Sue Bradford is leaving the Greens’ caucus next month. She lost a majority vote. That is not very Green.
Bradford is a battler. She has added a dimension of tough social activism to the Greens which they will not readily replicate. Not many MPs could have done her section 59 bill.
But Metiria Turei beat her in a majority vote to be co-leader. The Greens went for a change of generation. Bradford is baby-boomer 57. Turei is generation-x 39. Post-Bradford, the Greens will be less social-activist and more small-g green.
Greens prefer consensus to majority and sometimes go to great lengths. At the 1994 conference, deciding whether to stay in the Alliance, they spent a whole weekend seeking consensus: the pressure on dissenters became electrifyingly intense. It was a sort of tyranny of consensus. (In the end they gave up and voted yes, 85-5.)
Consensus is not the usual way of our law and politics. Lawyers go to battle, overstating their cases, and a judge arbitrates if reason doesn’t intervene. The big political issues are decided the same way, even under MMP. We like our public life adversarial.
This works after a fashion. If a government stays long enough in office, its policies usually become the norm. A default consensus of habit builds around that norm. Expect that for Bradford’s section 59 repeal.
Often a policy goes through one or two modifications as governments alternate before default consensus forms. For example, labour law probably has another round to go after this government.
This is party democracy at work. But it can be damagingly uncertain, deterring personal and capital investment.
Climate change is in that box. Labour scraped a bare majority in 2008 for its emissions trading scheme (ETS). National has a bare majority for its ETS.
That is despite Nick Smith’s declared desire for a bipartisan consensus with Labour and despite business’s desire for policy certainty. As Smith’s bill stands now, it remains possible a post-2011 Parliament could revise the ETS yet again, even if National remains the lead party in the government.
That is because in a second term National is most unlikely to have two majorities, as now, when it can pick ACT to reject Maori seats in super-Auckland and the Maori party for the ETS.
In a second term John Key would very likely need both for a majority. If the Maori party were to back a Labour-Green revision — and, remember, it issued a minority report to the select committee ETS study and seems so far not to have got much in return for its backing Smith’s bill — the game would be on again.
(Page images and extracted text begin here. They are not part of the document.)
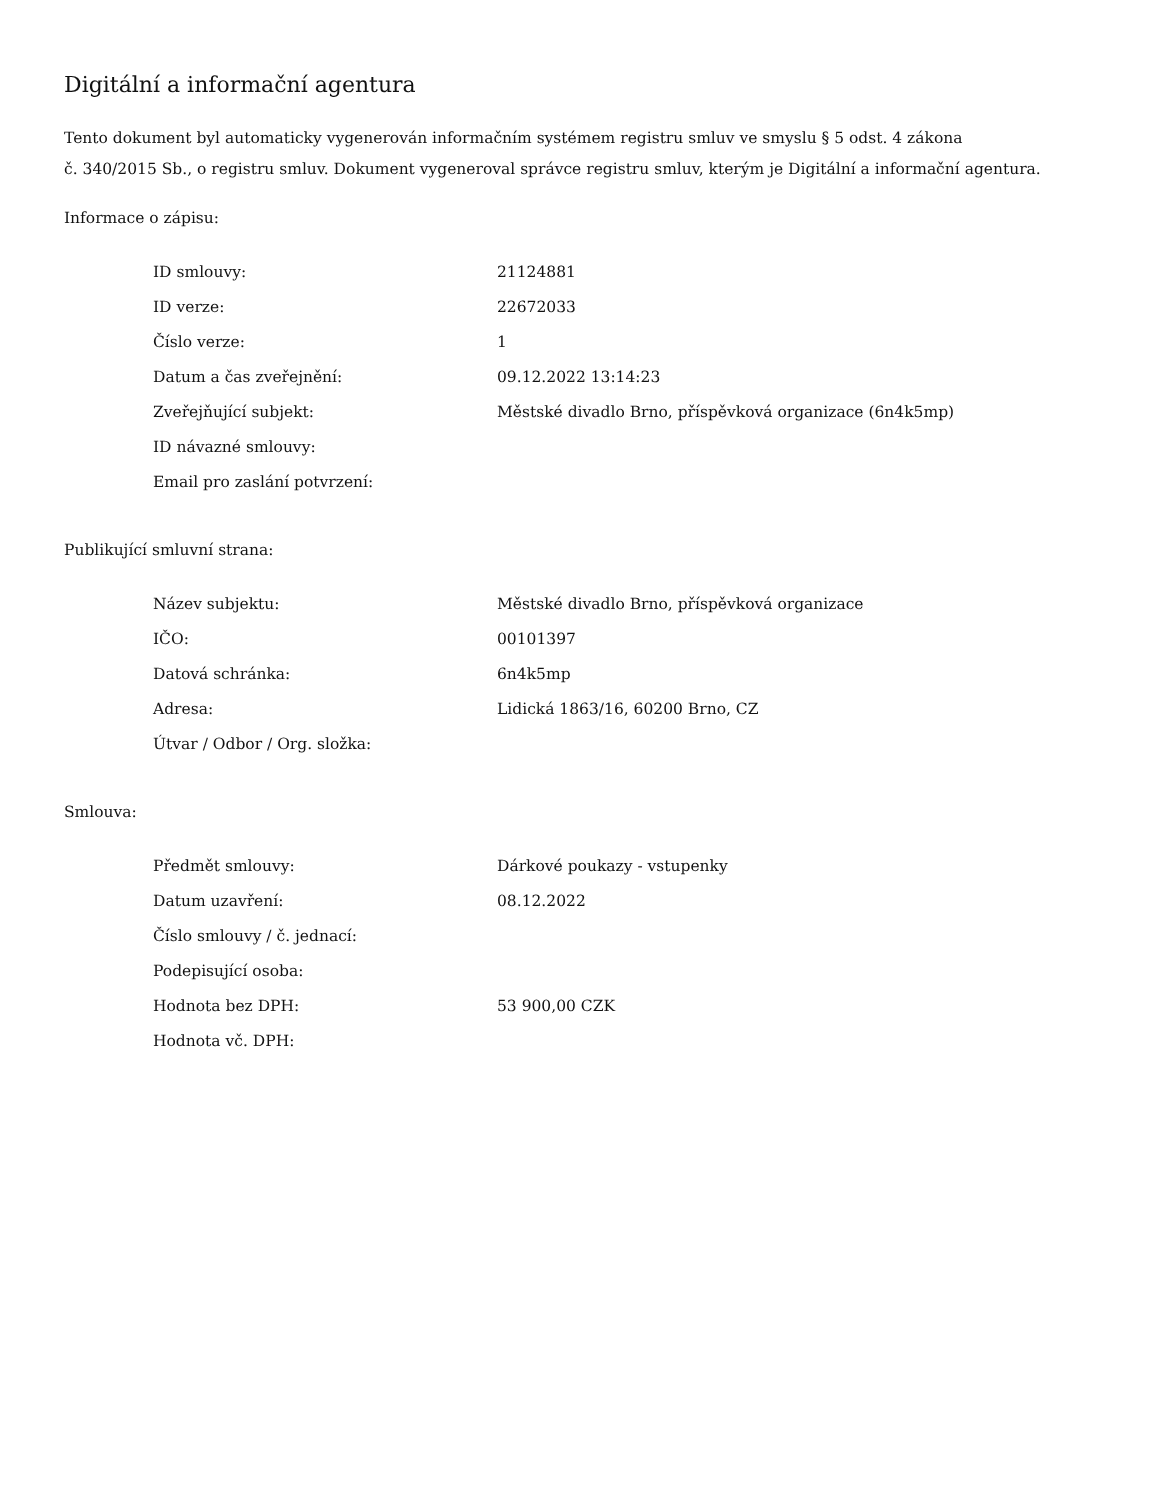Digitální a informační agentura
Tento dokument byl automaticky vygenerován informačním systémem registru smluv ve smyslu § 5 odst. 4 zákona
č. 340/2015 Sb., o registru smluv. Dokument vygeneroval správce registru smluv, kterým je Digitální a informační agentura.
Informace o zápisu:
| ID smlouvy: | 21124881 |
| ID verze: | 22672033 |
| Číslo verze: | 1 |
| Datum a čas zveřejnění: | 09.12.2022 13:14:23 |
| Zveřejňující subjekt: | Městské divadlo Brno, příspěvková organizace (6n4k5mp) |
| ID návazné smlouvy: | |
| Email pro zaslání potvrzení: | |
Publikující smluvní strana:
| Název subjektu: | Městské divadlo Brno, příspěvková organizace |
| IČO: | 00101397 |
| Datová schránka: | 6n4k5mp |
| Adresa: | Lidická 1863/16, 60200 Brno, CZ |
| Útvar / Odbor / Org. složka: | |
Smlouva:
| Předmět smlouvy: | Dárkové poukazy - vstupenky |
| Datum uzavření: | 08.12.2022 |
| Číslo smlouvy / č. jednací: | |
| Podepisující osoba: | |
| Hodnota bez DPH: | 53 900,00 CZK |
| Hodnota vč. DPH: | |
That would not be fun for businesses. Their interest lies in Labour and National sinking differences and settling the rules. Witness the lack of forestry investment during National’s long-drawn-out revision this year. Will Smith get new planting of 50,000 hectares a year to meet his 2020 emissions target?
Smith’s and Key’s abrupt gazumping of talks with Labour with their Maori party deal will, unless remedied, keep the uncertainty alive. This was old-fashioned hardball politics. Key is not just a nice guy: there is cold steel under the smile.
The problem for Labour was and is that Smith’s ETS is the ETS you have when you are not having an ETS: no cap on emissions (so no “cap” in the “cap-and-trade”), a cap on price (so no “trade”, just tickle the taxpayer) and languorous phasedowns of gross emissions which pushes out hard decisions (if needed) into a misty future.
There are strong arguments for taking this line at this stage: agriculture is not yet in any other scheme and is generally greener here than most other places; we have huge tracts we can plant in trees to offset emissions; other countries are protecting their trade-exposed sectors and will likely cheat on whatever is agreed in the Copenhagen process; a too-pure New Zealand stands to lose economic output for no, or little, global environmental gain and maybe even global environmental loss.
But these arguments undermine Key’s butter-wouldn’t-melt-in-his-mouth protest in New York that New Zealand will be a fast follower. Even though the ETS is the first to include “all sectors, all gases”, its other features are of the slow-following variety.
Labour is not for slow-following. And there are strong arguments on its side: Horticulture New Zealand’s line that “retailers are the new regulators” in their drive for environment-friendly branding; the value of a strong country brand for product branding; opportunities for “green growth”; almost certain emissions growth under Smith’s ETS; Smith’s big bill for taxpayers.
So even if Labour and National get back talking, there are now big obstacles to bipartisan consensus, without significant concessions by National.
Who cares? The bill will pass. But that is after 15 years of to-and-fro inconclusiveness and maybe more to-and-fro to come.
The lesson is that consensus is unlikely for other economically critical issues, such as water. Majority rules. As Bradford found.